- IPC code: CUB
- NPC: Comité Paralimpico Cubano

in Rio de Janeiro
- Competitors: 22 in 8 sports
- Medals Ranked 18th: Gold 8 Silver 1 Bronze 6 Total 15

Summer Paralympics appearances (overview)
- 1992; 1996; 2000; 2004; 2008; 2012; 2016; 2020; 2024;

= Cuba at the 2016 Summer Paralympics =

Cuba competed at the 2016 Summer Paralympics in Rio de Janeiro, Brazil, from 7 to 18 September 2016.

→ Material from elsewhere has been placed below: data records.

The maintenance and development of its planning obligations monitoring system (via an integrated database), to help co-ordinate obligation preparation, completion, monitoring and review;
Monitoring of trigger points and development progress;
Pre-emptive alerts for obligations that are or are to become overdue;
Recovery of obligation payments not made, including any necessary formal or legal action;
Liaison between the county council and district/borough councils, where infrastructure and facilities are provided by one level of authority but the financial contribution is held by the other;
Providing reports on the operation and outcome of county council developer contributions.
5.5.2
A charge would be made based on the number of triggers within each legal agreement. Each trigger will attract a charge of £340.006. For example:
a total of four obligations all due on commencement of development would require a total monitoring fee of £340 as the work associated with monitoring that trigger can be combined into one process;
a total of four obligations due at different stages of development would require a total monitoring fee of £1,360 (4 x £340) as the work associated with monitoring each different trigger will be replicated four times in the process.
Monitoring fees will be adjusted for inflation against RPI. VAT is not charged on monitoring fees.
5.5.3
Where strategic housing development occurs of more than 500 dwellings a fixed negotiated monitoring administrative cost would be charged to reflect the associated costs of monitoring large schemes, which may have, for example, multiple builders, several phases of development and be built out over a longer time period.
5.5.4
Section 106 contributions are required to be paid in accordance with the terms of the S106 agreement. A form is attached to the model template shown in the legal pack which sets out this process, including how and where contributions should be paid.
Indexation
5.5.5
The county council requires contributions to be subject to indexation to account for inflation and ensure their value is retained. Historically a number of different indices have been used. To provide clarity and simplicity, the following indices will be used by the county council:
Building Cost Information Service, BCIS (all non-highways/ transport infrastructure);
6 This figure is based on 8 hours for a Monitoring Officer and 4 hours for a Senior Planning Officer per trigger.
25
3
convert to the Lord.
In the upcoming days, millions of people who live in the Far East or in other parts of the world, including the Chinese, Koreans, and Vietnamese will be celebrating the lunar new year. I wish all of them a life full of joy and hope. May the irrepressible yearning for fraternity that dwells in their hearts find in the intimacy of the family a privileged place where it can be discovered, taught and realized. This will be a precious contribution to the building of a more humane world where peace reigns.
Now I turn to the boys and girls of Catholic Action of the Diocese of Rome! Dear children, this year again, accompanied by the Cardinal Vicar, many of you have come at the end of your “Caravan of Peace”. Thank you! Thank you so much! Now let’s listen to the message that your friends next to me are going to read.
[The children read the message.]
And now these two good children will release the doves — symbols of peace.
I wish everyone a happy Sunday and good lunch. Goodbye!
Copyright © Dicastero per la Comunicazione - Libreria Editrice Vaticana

==Disability classifications==

Every participant at the Paralympics has their disability grouped into one of five disability categories; amputation, the condition may be congenital or sustained through injury or illness; cerebral palsy; wheelchair athletes, there is often overlap between this and other categories; visual impairment, including blindness; Les autres, any physical disability that does not fall strictly under one of the other categories, for example dwarfism or multiple sclerosis. Each Paralympic sport then has its own classifications, dependent upon the specific physical demands of competition. Events are given a code, made of numbers and letters, describing the type of event and classification of the athletes competing. Some sports, such as athletics, divide athletes by both the category and severity of their disabilities, other sports, for example swimming, group competitors from different categories together, the only separation being based on the severity of the disability.

==Medalists==

| Medal | Name | Sport | Event | Date |
|---|---|---|---|---|
| Gold | Dalidaivis Rodriguez | Judo | Women's −63kg | September 9 |
| Gold | Omara Durand | Athletics | Women's 100 metres T12 | September 9 |
| Gold | Omara Durand | Athletics | Women's 200 metres T12 | September 12 |
| Gold | Omara Durand | Athletics | Women's 400 metres T12 | September 17 |
| Gold | Ernesto Blanco | Athletics | Men's 400 metres T47 | September 17 |
| Gold | Leinier Savon Pineda | Athletics | Men's 100 metres T12 | September 15 |
| Gold | Leinier Savon Pineda | Athletics | Men's 200 metres T12 | September 17 |
| Silver | Yunidis Castillo | Athletics | Women's long jump T47 | September 8 |
| Bronze | Leonardo Díaz | Athletics | Men's discus throw F56 | September 10 |
| Bronze | Yordani Fernandez Sastre | Judo | Men's −100 kg | September 10 |
| Bronze | Yangaliny Jimenez | Judo | Men's +100 kg | September 10 |
| Bronze | Malu Perez Iser | Athletics | Women's long jump T42 | September 10 |
| Bronze | Noraivis de la Heras Chibas | Athletics | Women's discus throw F43/44 | September 11 |

== Cycling ==

With one pathway for qualification being one highest ranked NPCs on the UCI Para-Cycling male and female Nations Ranking Lists on 31 December 2014, Cuba qualified for the 2016 Summer Paralympics in Rio, assuming they continued to meet all other eligibility requirements.